On Feb 11, 2010, at 9:41 PM, Johann Höchtl wrote:
In a presentation of Guy Steele for ICFP 2009 in Edinburgh: http://www.vimeo.com/6624203 he "considers foldl and foldr" harmful as they hinder parallelism because of "Process first element, then the rest" Instead he proposes a divide and merge aproach, especially in the light of going parallel.

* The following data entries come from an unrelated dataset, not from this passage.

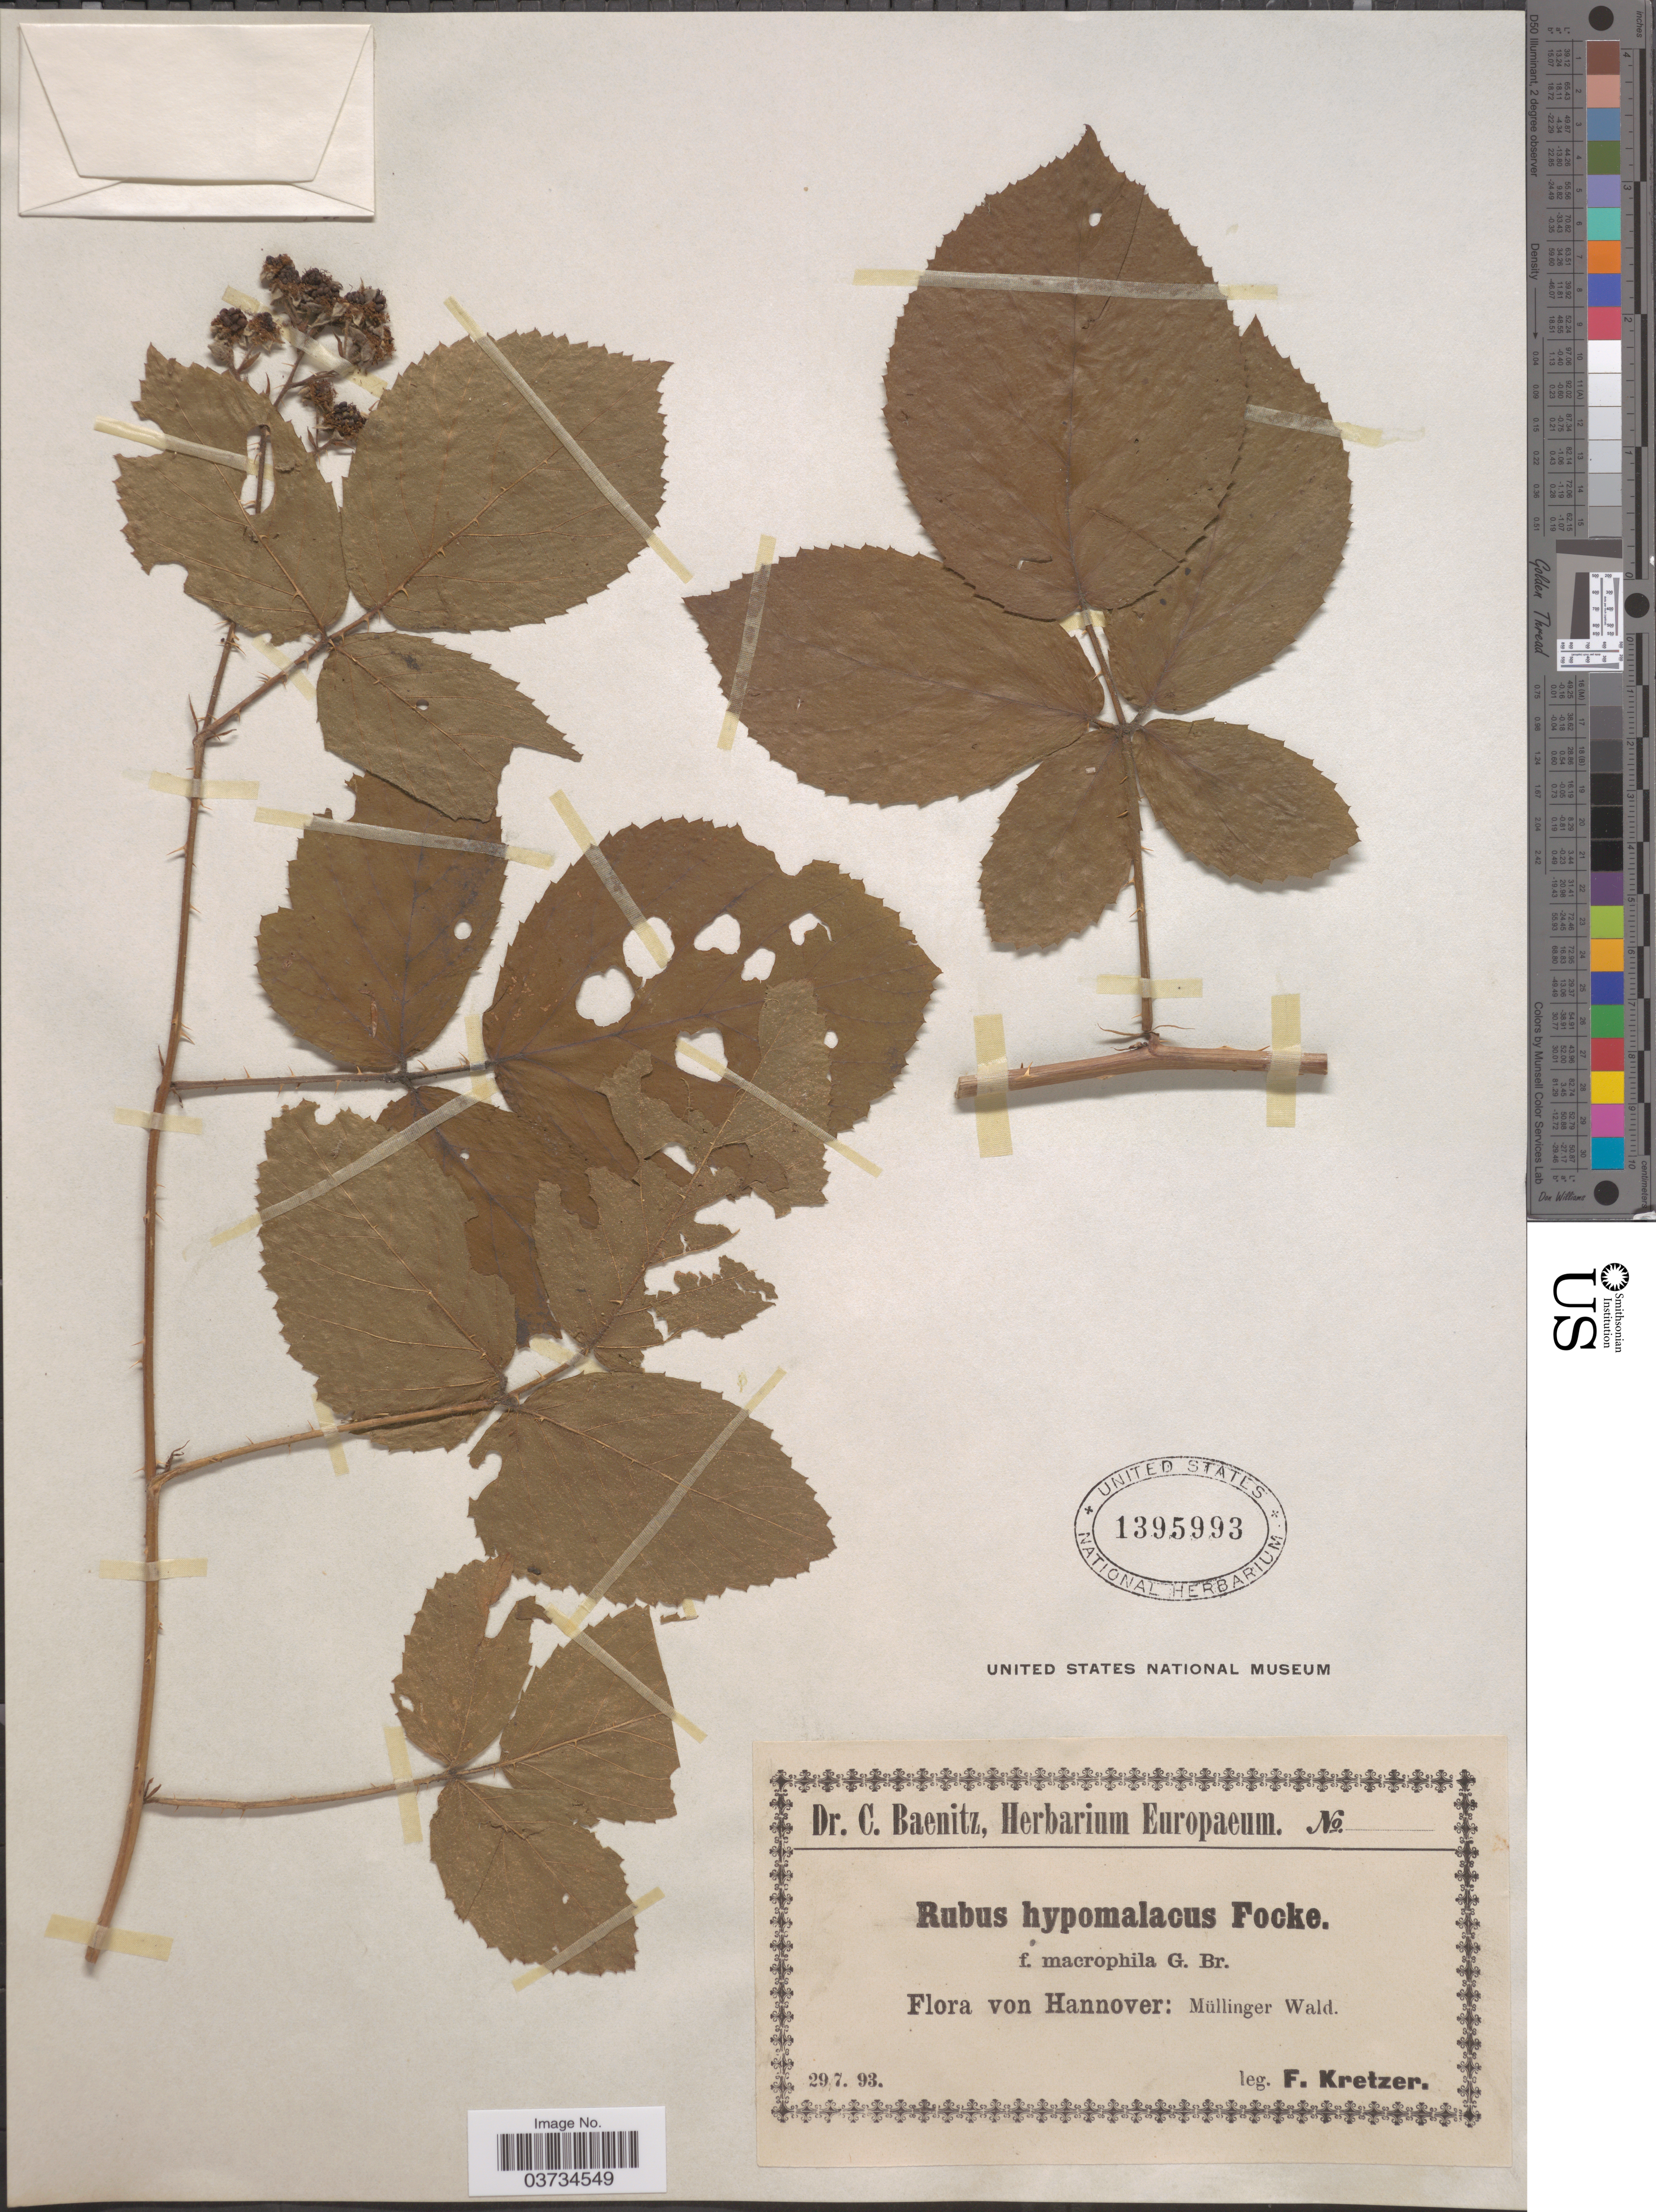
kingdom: Plantae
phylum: Tracheophyta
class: Magnoliopsida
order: Rosales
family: Rosaceae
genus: Rubus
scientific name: Rubus hypomalacus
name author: Focke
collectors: F. Kretzer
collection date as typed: Transcribed d/m/y: 29/7/93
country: Germany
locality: Hannover: Müllinger Wald.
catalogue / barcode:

I think I first heard about that issue in the 80s. Let me just take an Erlang perspective on this for a few minutes. Ignoring types, the classic foldl in Erlang (which is strict) is foldl(F, A, [X|Xs]) -> foldl(F, F(X, A), Xs); foldl(_, A, []) -> A. In a strict language, you have to wait for F to finish before you can go on to the next element. In a non-strict language, you don't. The interesting question is how far F can get just given X, before it has to look at A. Suppose we can factor F(X, A) into G(H(X), A) where H is rather time-consuming, but G is cheap (maybe it's an add). So we write foldl_map(G, H, A, [X|Xs]) -> foldl_map(G, H, G(H(X), A), Xs); foldl_map(_, _, A, []) -> A. Now we can parallelise it. We'll spark off a separate thread for each call of H. pfoldl_map(G, H, A, Xs) -> Outer = self(), Pids = [spawn(fun () -> Outer ! {self(),H(X)} end || X <- Xs], foldl(G, A, [receive {Pid,Val} -> Val end | Pid <- Pids]). If N is the length of the list and G is O(1) we have O(N) time to traverse the list and O(N) time to collect and fold the results. The H calculations can take place in parallel. Provided each H calculation is expensive enough, we may not _care_ about the O(N) bits. In fact, if they aren't, we probably shouldn't be worrying about parallelism here. The problem exists when we *can't* factor F(X, A) into G(H(X), A) with a cheap G and costly H. Then divide-and-parallel-conquer using k-way trees gives us a computation depth of $\log_k N$ calls of G waiting for results to come back. As I say, I met this stuff in the 80s. It's hardly news. Indeed, if I remember correctly, back when Occam was hot stuff people were worried about PAR i = 0 for n ... which forks n processes. Doing that one at a time in the parent process takes O(n) time. I believe something was done about making this work by recursive bisection.